_EXERCISE INSTRUCTIONS_.
Output each line of the data word for word, from the first through the line that holds "I'm still using", and leave off whatever follows.

· · · ·

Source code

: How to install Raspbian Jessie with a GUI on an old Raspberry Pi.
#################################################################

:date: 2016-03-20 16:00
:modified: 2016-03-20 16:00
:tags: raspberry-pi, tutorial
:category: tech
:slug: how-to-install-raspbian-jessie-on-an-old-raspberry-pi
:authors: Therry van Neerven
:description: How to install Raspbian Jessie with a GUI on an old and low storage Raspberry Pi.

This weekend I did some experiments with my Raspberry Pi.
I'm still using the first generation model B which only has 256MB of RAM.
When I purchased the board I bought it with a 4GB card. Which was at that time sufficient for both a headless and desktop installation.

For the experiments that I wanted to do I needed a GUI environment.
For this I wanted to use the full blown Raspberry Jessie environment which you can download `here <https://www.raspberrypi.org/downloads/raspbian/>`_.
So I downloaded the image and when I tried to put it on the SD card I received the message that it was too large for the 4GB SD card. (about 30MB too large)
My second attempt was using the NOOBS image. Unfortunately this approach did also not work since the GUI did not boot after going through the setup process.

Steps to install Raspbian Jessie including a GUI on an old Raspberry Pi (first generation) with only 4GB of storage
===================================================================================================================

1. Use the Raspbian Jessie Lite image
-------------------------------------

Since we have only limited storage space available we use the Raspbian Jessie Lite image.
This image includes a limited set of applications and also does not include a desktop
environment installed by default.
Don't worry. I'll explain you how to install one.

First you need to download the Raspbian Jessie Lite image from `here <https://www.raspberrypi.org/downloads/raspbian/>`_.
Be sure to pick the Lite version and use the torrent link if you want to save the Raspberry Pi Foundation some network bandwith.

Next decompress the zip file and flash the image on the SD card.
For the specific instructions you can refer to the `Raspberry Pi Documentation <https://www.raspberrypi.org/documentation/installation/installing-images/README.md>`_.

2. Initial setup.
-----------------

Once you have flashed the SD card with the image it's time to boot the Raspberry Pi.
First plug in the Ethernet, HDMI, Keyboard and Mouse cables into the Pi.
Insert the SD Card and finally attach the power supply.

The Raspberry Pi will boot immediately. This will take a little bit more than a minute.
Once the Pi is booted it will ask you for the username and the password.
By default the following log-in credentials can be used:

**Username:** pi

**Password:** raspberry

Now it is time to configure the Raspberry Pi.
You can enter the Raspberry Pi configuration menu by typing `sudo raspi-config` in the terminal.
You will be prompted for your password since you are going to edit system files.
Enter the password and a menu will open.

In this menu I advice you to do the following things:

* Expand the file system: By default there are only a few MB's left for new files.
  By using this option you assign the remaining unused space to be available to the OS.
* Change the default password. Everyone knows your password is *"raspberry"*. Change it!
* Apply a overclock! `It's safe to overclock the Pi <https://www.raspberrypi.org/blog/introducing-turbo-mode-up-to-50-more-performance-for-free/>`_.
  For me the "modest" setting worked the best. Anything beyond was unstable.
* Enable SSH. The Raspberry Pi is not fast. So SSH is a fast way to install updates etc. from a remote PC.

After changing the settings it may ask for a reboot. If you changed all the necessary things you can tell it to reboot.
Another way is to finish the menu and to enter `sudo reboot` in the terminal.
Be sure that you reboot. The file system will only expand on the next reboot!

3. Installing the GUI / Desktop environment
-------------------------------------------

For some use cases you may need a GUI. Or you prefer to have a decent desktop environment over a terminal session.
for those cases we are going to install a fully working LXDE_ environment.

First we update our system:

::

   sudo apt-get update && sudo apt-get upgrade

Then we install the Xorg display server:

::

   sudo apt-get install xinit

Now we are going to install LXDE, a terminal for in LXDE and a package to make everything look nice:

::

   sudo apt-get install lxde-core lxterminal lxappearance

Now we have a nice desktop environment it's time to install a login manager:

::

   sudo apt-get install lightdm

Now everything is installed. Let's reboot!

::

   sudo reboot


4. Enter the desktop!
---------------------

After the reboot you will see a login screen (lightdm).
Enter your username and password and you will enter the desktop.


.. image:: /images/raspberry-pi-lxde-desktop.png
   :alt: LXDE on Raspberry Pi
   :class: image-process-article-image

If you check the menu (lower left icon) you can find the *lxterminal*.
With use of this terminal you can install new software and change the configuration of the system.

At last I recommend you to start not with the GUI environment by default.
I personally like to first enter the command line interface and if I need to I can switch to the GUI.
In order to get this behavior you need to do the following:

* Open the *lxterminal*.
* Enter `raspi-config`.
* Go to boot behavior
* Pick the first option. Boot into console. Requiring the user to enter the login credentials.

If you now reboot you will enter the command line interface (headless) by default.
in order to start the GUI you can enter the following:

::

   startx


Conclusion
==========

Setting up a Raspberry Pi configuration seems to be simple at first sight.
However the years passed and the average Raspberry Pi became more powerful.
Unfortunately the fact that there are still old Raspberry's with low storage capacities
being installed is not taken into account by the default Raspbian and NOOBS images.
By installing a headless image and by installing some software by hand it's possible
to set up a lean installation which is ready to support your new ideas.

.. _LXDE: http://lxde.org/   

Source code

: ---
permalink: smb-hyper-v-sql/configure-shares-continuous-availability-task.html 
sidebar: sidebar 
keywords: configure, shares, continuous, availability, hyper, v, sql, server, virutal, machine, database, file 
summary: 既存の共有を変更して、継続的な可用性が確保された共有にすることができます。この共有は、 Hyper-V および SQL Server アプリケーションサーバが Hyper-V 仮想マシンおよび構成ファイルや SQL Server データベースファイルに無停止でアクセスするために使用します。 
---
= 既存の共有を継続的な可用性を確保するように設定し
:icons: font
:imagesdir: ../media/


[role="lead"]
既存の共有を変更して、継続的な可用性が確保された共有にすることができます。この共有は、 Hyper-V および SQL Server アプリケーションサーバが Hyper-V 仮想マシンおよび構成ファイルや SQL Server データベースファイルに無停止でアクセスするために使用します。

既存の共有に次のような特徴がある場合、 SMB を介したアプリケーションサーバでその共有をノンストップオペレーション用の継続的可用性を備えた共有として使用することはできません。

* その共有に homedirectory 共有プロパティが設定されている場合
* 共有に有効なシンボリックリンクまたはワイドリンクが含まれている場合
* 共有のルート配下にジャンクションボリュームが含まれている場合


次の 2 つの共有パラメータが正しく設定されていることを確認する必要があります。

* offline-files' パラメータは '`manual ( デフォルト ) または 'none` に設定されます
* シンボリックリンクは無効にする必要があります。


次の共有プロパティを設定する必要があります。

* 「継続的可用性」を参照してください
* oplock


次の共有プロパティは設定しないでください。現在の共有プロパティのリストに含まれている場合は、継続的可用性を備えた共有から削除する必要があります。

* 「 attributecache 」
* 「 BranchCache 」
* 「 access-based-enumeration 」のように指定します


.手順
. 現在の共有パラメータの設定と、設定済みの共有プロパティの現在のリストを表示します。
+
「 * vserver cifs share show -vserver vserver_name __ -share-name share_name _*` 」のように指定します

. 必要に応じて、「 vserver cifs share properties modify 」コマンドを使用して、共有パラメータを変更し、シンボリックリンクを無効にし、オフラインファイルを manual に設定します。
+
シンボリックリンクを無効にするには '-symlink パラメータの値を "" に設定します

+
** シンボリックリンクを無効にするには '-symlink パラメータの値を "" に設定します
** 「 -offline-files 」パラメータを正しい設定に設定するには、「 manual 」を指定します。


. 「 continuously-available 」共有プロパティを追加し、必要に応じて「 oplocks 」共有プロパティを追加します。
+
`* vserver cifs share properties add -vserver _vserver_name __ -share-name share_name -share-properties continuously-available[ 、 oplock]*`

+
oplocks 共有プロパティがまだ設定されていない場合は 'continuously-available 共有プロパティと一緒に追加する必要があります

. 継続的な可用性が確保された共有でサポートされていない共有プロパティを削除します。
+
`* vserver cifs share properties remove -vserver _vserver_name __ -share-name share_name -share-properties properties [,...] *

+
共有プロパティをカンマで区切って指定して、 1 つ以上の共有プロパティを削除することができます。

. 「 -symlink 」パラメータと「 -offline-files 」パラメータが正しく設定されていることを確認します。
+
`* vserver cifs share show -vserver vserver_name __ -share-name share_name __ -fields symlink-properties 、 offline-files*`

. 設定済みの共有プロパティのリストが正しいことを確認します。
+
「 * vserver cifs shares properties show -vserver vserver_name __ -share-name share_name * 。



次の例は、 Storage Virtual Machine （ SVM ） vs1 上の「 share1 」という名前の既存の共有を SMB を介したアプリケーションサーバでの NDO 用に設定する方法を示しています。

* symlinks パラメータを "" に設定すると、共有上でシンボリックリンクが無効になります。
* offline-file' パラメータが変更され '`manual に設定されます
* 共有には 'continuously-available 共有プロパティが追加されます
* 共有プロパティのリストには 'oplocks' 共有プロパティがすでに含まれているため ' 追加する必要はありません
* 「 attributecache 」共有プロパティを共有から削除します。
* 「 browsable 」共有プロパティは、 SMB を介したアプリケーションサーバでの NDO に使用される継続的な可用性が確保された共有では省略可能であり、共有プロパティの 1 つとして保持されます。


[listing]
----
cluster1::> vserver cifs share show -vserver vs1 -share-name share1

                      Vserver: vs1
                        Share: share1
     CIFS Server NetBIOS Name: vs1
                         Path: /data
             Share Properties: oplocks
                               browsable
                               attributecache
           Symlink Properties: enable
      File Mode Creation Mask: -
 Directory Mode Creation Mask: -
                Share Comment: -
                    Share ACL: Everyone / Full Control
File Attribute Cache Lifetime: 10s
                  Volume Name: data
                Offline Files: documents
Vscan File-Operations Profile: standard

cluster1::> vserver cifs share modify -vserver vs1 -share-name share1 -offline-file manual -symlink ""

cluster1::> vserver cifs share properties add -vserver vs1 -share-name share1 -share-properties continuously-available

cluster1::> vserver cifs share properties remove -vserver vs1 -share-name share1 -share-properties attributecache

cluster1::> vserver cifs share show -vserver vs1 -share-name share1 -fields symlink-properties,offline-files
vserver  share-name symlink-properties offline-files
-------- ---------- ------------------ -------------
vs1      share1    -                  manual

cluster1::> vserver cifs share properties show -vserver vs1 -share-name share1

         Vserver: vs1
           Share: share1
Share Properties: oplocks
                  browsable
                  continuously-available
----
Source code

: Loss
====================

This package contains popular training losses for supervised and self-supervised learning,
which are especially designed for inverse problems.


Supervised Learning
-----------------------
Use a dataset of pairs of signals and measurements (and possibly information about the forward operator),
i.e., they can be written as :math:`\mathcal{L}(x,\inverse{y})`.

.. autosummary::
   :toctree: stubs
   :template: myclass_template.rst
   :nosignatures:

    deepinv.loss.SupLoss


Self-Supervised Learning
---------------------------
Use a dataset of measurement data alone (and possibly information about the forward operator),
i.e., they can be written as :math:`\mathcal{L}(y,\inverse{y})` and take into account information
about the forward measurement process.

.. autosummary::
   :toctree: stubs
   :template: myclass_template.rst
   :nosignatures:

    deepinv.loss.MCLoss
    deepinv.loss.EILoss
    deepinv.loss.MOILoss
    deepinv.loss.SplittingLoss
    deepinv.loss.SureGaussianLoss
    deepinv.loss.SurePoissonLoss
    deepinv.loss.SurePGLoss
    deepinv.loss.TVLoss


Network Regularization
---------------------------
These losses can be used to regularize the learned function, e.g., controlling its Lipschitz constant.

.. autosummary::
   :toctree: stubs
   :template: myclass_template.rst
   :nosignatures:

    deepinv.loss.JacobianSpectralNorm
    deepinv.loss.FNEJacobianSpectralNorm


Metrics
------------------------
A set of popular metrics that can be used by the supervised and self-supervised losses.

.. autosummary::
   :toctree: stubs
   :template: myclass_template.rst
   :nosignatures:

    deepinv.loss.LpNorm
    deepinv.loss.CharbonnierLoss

· · · ·

_EXERCISE RESPONSE_.
Source code

: How to install Raspbian Jessie with a GUI on an old Raspberry Pi.
#################################################################

:date: 2016-03-20 16:00
:modified: 2016-03-20 16:00
:tags: raspberry-pi, tutorial
:category: tech
:slug: how-to-install-raspbian-jessie-on-an-old-raspberry-pi
:authors: Therry van Neerven
:description: How to install Raspbian Jessie with a GUI on an old and low storage Raspberry Pi.

This weekend I did some experiments with my Raspberry Pi.
I'm still using the first generation model B which only has 256MB of RAM.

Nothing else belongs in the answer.